# start of Given records

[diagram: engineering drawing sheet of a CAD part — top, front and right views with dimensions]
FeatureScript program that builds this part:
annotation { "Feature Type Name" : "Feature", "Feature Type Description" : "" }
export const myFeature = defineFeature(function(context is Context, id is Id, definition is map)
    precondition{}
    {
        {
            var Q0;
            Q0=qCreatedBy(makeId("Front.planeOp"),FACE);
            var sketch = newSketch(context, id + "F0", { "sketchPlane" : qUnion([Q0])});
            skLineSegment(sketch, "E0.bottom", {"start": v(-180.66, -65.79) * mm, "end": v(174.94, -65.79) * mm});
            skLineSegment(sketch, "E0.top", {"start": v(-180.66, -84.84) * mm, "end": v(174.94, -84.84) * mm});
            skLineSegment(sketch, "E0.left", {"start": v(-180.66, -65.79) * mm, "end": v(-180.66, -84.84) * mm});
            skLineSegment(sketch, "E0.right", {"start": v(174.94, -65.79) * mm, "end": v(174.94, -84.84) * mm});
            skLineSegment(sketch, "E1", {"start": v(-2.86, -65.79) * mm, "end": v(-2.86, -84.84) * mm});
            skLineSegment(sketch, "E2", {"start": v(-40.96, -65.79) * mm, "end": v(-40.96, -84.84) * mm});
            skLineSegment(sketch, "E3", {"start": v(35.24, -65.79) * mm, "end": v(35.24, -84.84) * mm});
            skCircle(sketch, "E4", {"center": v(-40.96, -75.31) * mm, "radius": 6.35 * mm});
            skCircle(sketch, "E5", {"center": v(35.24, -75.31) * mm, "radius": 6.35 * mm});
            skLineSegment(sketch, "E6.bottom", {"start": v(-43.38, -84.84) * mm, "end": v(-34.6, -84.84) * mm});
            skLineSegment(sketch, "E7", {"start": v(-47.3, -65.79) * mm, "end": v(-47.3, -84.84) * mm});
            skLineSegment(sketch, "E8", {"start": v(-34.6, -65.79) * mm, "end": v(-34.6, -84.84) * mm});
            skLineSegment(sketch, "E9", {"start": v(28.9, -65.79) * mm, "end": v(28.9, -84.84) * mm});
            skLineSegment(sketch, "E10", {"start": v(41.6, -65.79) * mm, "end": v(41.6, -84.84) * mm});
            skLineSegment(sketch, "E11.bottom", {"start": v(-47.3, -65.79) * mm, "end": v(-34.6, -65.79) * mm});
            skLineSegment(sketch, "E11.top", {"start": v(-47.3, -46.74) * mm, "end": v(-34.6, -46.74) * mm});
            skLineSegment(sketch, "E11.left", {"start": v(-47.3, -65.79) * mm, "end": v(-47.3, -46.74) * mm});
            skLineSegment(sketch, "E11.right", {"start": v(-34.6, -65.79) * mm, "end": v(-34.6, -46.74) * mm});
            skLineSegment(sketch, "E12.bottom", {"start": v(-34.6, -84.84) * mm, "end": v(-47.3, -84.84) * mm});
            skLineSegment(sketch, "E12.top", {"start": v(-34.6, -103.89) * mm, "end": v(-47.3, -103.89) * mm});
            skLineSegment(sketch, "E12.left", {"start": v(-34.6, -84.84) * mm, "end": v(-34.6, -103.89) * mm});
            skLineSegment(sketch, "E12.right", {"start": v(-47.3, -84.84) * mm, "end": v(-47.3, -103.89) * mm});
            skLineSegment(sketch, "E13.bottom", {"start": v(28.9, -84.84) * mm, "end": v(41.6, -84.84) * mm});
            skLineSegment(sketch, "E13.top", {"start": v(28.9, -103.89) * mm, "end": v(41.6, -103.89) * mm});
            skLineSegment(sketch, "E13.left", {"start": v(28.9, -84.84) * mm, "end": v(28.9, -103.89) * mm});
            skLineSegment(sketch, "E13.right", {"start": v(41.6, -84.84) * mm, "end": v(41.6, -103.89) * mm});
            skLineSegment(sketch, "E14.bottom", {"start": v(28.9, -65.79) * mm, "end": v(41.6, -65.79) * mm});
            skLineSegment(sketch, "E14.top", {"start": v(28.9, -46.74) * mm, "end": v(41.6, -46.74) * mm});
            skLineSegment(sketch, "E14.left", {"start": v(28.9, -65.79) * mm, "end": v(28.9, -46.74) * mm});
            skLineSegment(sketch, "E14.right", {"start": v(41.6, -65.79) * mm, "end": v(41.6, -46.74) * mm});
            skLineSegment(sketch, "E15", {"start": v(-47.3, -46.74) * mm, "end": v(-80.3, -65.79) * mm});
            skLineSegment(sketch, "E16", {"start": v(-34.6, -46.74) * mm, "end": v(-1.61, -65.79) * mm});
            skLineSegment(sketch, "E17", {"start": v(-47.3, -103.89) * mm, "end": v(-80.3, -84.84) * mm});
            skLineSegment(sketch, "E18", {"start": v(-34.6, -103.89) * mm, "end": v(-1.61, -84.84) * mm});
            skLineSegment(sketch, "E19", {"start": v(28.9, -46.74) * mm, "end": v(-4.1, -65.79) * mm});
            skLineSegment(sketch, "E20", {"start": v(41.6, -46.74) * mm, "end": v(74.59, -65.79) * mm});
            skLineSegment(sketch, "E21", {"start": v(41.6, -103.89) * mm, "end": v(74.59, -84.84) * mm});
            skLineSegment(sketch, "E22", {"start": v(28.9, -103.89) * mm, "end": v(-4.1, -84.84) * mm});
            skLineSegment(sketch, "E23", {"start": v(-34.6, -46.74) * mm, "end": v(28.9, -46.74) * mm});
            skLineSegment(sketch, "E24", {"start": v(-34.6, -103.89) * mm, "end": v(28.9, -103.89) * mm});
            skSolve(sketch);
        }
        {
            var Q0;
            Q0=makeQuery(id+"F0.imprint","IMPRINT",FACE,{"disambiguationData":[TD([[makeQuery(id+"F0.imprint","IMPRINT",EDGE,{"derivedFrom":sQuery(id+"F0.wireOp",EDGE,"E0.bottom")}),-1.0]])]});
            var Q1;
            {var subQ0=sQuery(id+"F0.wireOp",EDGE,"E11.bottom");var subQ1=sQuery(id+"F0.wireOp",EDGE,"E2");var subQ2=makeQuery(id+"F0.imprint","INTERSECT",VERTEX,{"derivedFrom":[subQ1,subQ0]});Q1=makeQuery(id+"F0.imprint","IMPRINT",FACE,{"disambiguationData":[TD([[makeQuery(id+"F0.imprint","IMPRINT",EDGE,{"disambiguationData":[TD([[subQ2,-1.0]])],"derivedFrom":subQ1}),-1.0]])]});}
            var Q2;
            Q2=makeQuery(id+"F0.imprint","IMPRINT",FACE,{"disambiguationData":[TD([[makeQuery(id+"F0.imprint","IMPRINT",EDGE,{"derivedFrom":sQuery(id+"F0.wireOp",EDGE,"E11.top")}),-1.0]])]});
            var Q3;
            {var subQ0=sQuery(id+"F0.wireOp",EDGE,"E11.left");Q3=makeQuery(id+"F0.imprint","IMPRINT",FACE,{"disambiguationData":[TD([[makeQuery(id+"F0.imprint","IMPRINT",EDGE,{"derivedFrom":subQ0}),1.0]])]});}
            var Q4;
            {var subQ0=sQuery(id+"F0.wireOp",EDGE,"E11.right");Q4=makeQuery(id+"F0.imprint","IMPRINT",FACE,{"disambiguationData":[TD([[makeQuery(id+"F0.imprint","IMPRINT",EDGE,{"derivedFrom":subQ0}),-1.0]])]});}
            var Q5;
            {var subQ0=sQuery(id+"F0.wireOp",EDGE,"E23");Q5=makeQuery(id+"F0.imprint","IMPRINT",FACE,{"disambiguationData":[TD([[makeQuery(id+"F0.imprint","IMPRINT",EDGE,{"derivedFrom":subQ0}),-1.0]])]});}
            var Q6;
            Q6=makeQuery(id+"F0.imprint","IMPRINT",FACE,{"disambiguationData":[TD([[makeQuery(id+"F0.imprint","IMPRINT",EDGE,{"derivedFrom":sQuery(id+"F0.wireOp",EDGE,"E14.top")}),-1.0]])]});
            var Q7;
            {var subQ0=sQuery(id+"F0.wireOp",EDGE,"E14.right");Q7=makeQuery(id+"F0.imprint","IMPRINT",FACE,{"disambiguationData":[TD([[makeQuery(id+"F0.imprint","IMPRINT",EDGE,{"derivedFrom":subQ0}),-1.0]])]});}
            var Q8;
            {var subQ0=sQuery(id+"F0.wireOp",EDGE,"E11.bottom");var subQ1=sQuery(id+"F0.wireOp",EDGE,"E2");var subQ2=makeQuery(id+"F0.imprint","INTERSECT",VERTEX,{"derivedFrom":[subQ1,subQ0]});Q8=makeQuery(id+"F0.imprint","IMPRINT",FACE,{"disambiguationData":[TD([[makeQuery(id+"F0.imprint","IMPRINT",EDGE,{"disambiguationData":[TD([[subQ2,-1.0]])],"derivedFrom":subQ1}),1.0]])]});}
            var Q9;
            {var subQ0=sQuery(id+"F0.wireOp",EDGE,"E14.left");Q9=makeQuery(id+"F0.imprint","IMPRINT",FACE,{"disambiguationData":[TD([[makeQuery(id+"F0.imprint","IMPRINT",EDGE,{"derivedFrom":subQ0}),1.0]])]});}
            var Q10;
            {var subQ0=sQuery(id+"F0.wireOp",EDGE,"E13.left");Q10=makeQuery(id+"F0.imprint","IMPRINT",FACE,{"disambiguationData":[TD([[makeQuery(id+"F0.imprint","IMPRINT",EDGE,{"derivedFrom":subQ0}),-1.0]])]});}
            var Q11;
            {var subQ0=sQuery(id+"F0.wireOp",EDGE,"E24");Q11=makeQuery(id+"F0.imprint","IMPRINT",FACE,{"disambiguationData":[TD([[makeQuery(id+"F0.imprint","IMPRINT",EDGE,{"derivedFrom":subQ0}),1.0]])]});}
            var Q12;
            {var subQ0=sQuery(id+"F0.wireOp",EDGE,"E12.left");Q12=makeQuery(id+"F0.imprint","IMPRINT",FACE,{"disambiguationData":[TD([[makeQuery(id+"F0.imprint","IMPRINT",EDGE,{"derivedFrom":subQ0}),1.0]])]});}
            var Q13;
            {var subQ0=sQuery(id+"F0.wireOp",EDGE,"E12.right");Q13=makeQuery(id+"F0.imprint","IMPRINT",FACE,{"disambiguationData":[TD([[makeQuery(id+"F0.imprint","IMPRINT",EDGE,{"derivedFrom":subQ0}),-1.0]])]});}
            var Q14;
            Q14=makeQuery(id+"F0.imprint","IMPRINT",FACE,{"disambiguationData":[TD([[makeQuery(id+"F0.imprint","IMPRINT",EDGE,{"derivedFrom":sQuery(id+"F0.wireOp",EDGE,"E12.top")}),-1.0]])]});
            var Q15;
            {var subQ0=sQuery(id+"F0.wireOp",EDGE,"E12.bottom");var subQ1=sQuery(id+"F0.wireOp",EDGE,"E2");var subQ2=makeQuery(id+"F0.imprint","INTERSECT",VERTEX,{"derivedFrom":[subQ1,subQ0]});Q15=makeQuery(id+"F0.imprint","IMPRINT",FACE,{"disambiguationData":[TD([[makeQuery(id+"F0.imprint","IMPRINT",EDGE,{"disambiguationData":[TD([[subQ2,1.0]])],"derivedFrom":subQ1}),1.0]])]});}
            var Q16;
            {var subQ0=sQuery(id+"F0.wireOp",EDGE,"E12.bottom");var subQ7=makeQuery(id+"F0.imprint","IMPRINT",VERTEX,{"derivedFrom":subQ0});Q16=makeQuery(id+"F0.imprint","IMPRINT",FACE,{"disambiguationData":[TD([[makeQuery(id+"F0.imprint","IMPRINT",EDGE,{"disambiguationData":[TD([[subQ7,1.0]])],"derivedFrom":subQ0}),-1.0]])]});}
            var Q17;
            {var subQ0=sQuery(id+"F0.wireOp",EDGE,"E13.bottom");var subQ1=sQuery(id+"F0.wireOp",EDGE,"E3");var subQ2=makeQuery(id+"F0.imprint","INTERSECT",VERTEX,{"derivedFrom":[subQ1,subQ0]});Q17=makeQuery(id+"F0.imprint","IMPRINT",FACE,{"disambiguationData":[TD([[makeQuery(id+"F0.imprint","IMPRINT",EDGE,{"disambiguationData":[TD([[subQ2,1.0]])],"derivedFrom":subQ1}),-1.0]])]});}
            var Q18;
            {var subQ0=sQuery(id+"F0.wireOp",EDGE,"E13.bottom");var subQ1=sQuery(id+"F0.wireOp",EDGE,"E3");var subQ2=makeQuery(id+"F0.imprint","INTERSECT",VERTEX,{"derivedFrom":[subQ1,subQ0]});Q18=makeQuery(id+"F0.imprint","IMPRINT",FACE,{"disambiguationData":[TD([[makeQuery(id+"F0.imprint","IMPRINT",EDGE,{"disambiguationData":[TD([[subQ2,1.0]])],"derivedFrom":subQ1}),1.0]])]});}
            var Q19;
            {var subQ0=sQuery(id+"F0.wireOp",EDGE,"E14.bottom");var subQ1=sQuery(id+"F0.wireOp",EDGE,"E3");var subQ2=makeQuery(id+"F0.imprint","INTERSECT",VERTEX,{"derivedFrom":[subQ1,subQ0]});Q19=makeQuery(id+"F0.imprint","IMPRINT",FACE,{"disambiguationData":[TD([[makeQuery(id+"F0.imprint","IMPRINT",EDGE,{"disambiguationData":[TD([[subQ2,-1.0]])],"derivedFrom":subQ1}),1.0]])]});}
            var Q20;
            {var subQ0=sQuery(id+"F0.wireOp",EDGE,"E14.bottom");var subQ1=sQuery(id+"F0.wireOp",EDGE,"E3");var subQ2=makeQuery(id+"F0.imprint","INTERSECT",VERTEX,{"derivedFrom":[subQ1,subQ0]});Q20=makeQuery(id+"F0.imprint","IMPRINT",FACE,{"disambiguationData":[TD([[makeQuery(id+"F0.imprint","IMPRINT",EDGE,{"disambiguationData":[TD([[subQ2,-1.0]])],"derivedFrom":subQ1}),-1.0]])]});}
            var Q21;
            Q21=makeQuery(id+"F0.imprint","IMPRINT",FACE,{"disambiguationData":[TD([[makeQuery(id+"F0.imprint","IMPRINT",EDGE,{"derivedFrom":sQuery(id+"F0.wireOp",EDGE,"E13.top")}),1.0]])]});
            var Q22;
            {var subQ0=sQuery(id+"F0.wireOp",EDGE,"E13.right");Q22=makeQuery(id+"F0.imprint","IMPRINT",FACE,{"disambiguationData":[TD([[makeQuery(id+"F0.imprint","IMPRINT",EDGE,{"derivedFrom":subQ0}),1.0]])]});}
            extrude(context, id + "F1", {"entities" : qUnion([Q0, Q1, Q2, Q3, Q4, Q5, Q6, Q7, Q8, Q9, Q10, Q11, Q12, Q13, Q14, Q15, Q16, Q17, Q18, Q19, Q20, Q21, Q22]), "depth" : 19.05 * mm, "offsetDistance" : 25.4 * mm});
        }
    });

# end of Given records

#### [Task to carry out]
Reproduce the material verbatim from its first line up to and including the line that contains "v(-2.86, -65.79) *".

#### [Right answer]
[diagram: engineering drawing sheet of a CAD part — top, front and right views with dimensions]
FeatureScript program that builds this part:
annotation { "Feature Type Name" : "Feature", "Feature Type Description" : "" }
export const myFeature = defineFeature(function(context is Context, id is Id, definition is map)
    precondition{}
    {
        {
            var Q0;
            Q0=qCreatedBy(makeId("Front.planeOp"),FACE);
            var sketch = newSketch(context, id + "F0", { "sketchPlane" : qUnion([Q0])});
            skLineSegment(sketch, "E0.bottom", {"start": v(-180.66, -65.79) * mm, "end": v(174.94, -65.79) * mm});
            skLineSegment(sketch, "E0.top", {"start": v(-180.66, -84.84) * mm, "end": v(174.94, -84.84) * mm});
            skLineSegment(sketch, "E0.left", {"start": v(-180.66, -65.79) * mm, "end": v(-180.66, -84.84) * mm});
            skLineSegment(sketch, "E0.right", {"start": v(174.94, -65.79) * mm, "end": v(174.94, -84.84) * mm});
            skLineSegment(sketch, "E1", {"start": v(-2.86, -65.79) * mm, "end": v(-2.86, -84.84) * mm});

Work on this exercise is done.